--- START ---

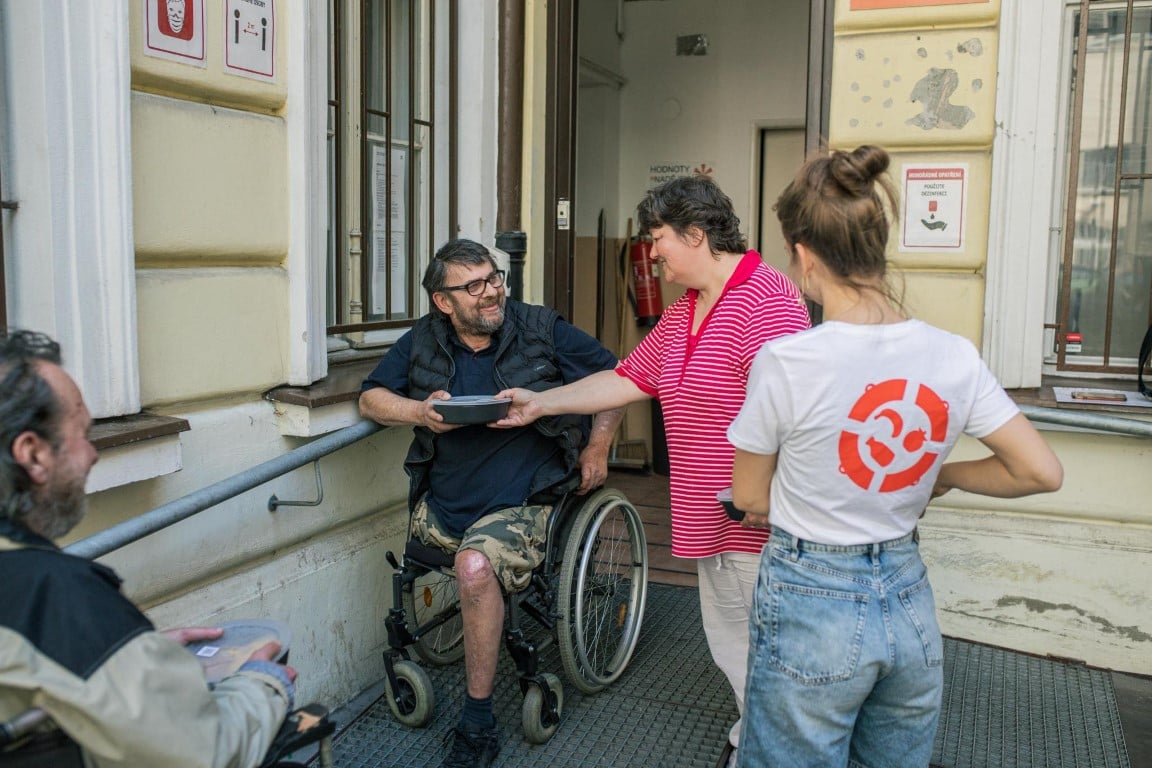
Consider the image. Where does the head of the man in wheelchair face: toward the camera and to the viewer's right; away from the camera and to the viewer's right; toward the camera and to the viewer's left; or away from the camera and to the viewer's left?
toward the camera and to the viewer's right

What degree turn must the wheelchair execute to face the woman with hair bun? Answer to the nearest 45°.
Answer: approximately 45° to its left

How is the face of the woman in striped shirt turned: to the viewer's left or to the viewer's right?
to the viewer's left

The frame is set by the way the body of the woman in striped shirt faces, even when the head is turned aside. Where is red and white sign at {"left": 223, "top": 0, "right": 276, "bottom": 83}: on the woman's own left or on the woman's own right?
on the woman's own right

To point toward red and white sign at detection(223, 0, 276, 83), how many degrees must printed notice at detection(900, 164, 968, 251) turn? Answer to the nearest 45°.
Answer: approximately 45° to its right

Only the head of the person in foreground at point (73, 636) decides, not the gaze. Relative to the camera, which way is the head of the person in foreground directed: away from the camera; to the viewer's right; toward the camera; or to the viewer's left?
to the viewer's right

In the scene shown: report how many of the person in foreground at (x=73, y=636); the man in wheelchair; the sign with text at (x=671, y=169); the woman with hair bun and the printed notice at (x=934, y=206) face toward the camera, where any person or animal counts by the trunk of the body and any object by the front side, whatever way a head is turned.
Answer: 3

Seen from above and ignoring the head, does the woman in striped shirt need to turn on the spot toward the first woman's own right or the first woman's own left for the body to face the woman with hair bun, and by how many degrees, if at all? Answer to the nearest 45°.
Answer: approximately 45° to the first woman's own left

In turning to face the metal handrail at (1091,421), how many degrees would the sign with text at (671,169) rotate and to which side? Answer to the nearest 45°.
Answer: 0° — it already faces it

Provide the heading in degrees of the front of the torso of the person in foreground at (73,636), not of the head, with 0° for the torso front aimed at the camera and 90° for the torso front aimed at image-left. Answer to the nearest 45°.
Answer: approximately 225°

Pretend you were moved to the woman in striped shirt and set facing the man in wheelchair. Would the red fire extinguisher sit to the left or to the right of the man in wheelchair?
right
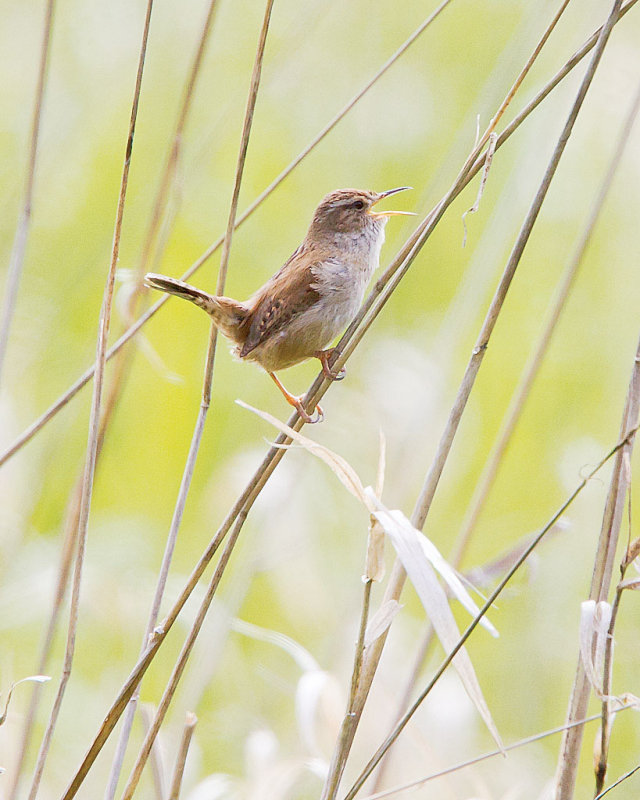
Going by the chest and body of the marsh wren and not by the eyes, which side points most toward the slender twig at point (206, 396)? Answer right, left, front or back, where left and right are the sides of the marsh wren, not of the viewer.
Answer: back

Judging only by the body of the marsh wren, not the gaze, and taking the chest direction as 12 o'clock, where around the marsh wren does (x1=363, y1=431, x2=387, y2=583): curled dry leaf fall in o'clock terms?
The curled dry leaf is roughly at 12 o'clock from the marsh wren.

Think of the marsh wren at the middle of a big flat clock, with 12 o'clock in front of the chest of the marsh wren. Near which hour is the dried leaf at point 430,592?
The dried leaf is roughly at 12 o'clock from the marsh wren.

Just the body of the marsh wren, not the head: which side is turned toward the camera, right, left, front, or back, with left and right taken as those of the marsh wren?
right
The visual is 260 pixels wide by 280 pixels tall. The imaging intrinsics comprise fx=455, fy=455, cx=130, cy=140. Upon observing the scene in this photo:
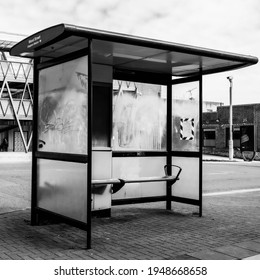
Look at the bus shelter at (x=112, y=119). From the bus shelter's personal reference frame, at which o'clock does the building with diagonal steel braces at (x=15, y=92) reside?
The building with diagonal steel braces is roughly at 7 o'clock from the bus shelter.

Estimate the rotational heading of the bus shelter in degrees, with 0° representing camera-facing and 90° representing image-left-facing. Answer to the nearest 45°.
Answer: approximately 315°

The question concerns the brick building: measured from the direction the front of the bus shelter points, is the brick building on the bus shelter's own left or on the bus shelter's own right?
on the bus shelter's own left
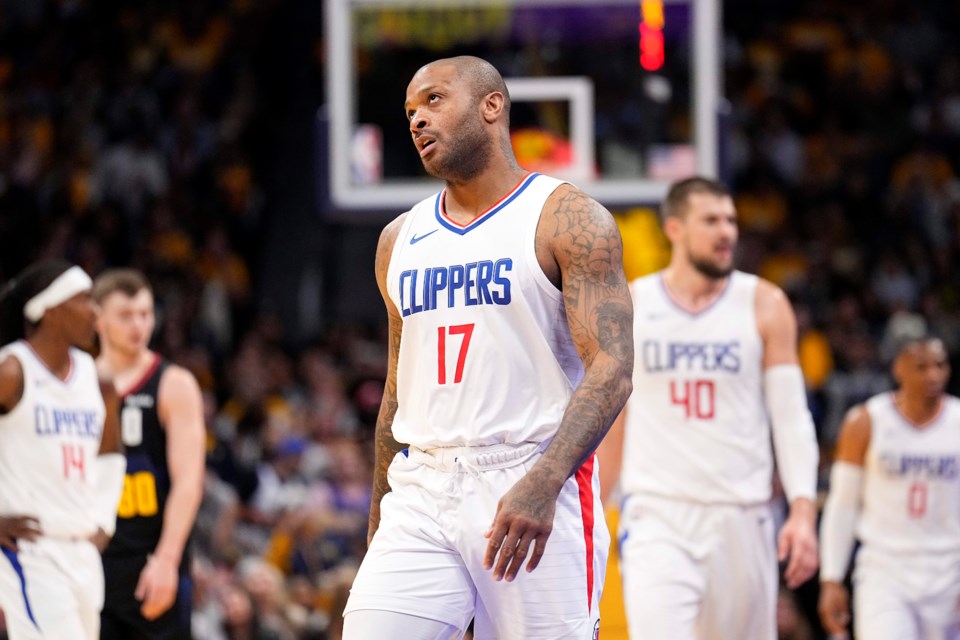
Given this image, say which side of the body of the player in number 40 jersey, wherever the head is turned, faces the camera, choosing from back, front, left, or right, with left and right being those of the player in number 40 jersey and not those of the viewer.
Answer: front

--- END ---

Copy the whole listing above word for word, leaving out the pictures.

Consider the image. Where does the head of the man in wheelchair face: toward the camera and to the viewer's right; away from the camera and to the viewer's right; toward the camera and to the viewer's left; or away from the camera and to the viewer's left?
toward the camera and to the viewer's right

What degree turn must the wheelchair execute to face the woman with hair bun? Answer to the nearest 45°.
Answer: approximately 45° to its left

How is the face of the woman in striped shirt turned: to the viewer's left or to the viewer's right?
to the viewer's left

The frame is set by the way the body of the woman in striped shirt faces, even when the head is turned aside. Where is red and white sign at {"left": 223, "top": 0, "right": 276, "bottom": 83}: on the woman's own left or on the woman's own right?
on the woman's own right

To point toward red and white sign at detection(223, 0, 276, 83), how many degrees must printed notice at detection(900, 164, 968, 251) turn? Answer to the nearest 45°.
Answer: approximately 45° to its right

Only the head of the person in foreground at point (73, 636) decides, not the gaze. Relative to the camera, which way is the head of the person in foreground directed: away from the camera; to the viewer's right; toward the camera; or to the viewer's left?
to the viewer's right

In the scene shown: report how many of the person in foreground at (x=73, y=636); the man in wheelchair; the sign with text at (x=671, y=169); the woman with hair bun and the printed notice at (x=934, y=206) face toward the camera, where any person or animal counts by the trunk of the body and any object by the front side, whatever way a head is turned.
Answer: 3

Seen from above and ignoring the head, does the woman in striped shirt need to turn on the spot toward the first woman's own right or the first woman's own left for the body to face the woman with hair bun, and by how many degrees, if at all? Answer to the nearest 45°.
Answer: approximately 45° to the first woman's own left

In turning to face the metal handrail at (1091,421), how many degrees would the sign with text at (671,169) rotate and to which side? Answer to the nearest 45°.
Answer: 0° — it already faces it

Provide the heading in degrees of the front of the torso of the person in foreground at (73,636), not of the head, with 0° for the torso front aimed at the camera and 90° for the torso front aimed at image-left. Answer to the nearest 45°.
Answer: approximately 225°

Pretend you were moved to the woman in striped shirt and set facing the man in wheelchair. Would the red fire extinguisher sit to the left or to the right of the man in wheelchair?
right
Going by the chest and body of the marsh wren and not by the eyes, which side points most toward the slender twig at point (206, 396)? Answer right, left, front or back, where left and right are the sides of the marsh wren, not of the viewer.
Answer: back

Judging only by the body of the marsh wren, not the gaze, and taking the chest direction as 12 o'clock, where around the marsh wren does (x1=363, y1=431, x2=387, y2=583): curled dry leaf fall in o'clock terms?
The curled dry leaf is roughly at 12 o'clock from the marsh wren.

Think of the marsh wren at the middle of a big flat clock, with 12 o'clock in front of the chest of the marsh wren. Near which hour is the dried leaf at point 430,592?
The dried leaf is roughly at 12 o'clock from the marsh wren.

Just the body of the marsh wren, not the head: which side is turned toward the camera, right, left, front, or back, with left and right taken as those of the marsh wren?
right
The visual is 260 pixels wide by 280 pixels tall. The imaging intrinsics comprise fx=455, fy=455, cx=130, cy=140. Upon observing the scene in this photo:
Look at the bus shelter at (x=112, y=119). From the bus shelter's personal reference frame, at which o'clock does the building with diagonal steel braces at (x=15, y=92) reside?
The building with diagonal steel braces is roughly at 7 o'clock from the bus shelter.

Estimate the rotational heading of the bus shelter in degrees, with 0° representing camera-facing and 90° representing image-left-facing. Answer to the nearest 45°.
Answer: approximately 315°

The question concerns the brick building: measured from the direction the front of the bus shelter points, is the brick building on the bus shelter's own left or on the bus shelter's own right?
on the bus shelter's own left
Given this image, say which side of the body of the player in number 40 jersey, wherever the head is turned, faces the camera, choosing from back, front, left, or right, with left and right being those of the player in number 40 jersey and not those of the viewer.
Answer: front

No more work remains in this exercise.